Nevertheless, this entry on insecurity caught my eye because wow, is that ever relevant with Tano. He doesn’t handle this in any of the ways described in this post, though. He worries about stuff. Then, when a crisis hits, he takes very fast action. Once the crisis is past, he worries again, trying to figure out what other people will do, and from a quite pessimistic set of assumptions.

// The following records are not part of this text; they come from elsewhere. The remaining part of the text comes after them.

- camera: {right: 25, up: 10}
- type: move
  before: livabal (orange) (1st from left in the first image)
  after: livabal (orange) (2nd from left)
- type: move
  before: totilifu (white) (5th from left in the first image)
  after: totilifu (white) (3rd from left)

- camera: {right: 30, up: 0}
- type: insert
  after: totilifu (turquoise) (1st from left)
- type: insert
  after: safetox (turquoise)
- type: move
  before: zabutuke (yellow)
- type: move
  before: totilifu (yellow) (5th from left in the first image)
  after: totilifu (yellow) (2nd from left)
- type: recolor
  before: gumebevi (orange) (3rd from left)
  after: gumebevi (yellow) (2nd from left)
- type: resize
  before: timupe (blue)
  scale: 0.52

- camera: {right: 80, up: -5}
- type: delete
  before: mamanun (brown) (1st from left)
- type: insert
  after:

It’s interesting because when I first added Tano and that whole plotline to Tarashana, I didn’t exactly set out to create a character I’d go on with. I was thinking of Tano from Ryo’s point of view, how Tano impacted Ryo’s character development. Again, not analytically. But that was the direction of my gaze during Tarashana: I was looking at Tano from Ryo’s perspective. Plus for various reasons I wanted to set up a tribe that had gone wrong and then destroy that tribe. I mean, I am quite deliberately creating societies that are a little idealized, but I don’t want to make them flawless. That was meant to show a failure of Ugaro society, how that kind of society can go wrong, and how that kind of problem can be corrected. It got probably more extreme than most problems of that sort, but that was the idea.
I’m not sure I would have given Tano such a dreadful backstory if I’d been looking through his eyes from the beginning. It’s definitely dreadful, though not described in graphic detail. It is easier for me as a reader, and, it turns out, as a writer, to put terrible things in the backstory rather than showing them in story-present. Tano is going to overcome all the terribleness, of course. He gets a very solid boost in his eponymous novel. I think after this, he may be flinching reflexively from certain things, but he’ll also be feeling a lot more secure. Not just on the surface, either. Way down deep, where it really counts. That will be something that has a powerful impact on how I write the next book from his point of view.
That won’t be this year. I have too many other things lined up for this year. But I expect I’ll enjoy coming back to his first pov story and re-reading it, getting back in his head, and sending him into much more serious trouble — this time, from a much less insecure foundation.
Best memorial I have ever read, in the form of a blog post–it veers off into local myth so I can’t even tell which parts are fable.
A visit to Wayland’s Smithy:
https://balloon-juice.com/2023/01/26/respite-open-thread-legendary-bucket-list-outing/
I do like these sorts of related books, where you get to look at a character from the inside and from the outside, it gives such a more rounded view.
I’m really looking forward to reading Tano.
Pete, that looks like a great memorial, fitting for the person it memorialises.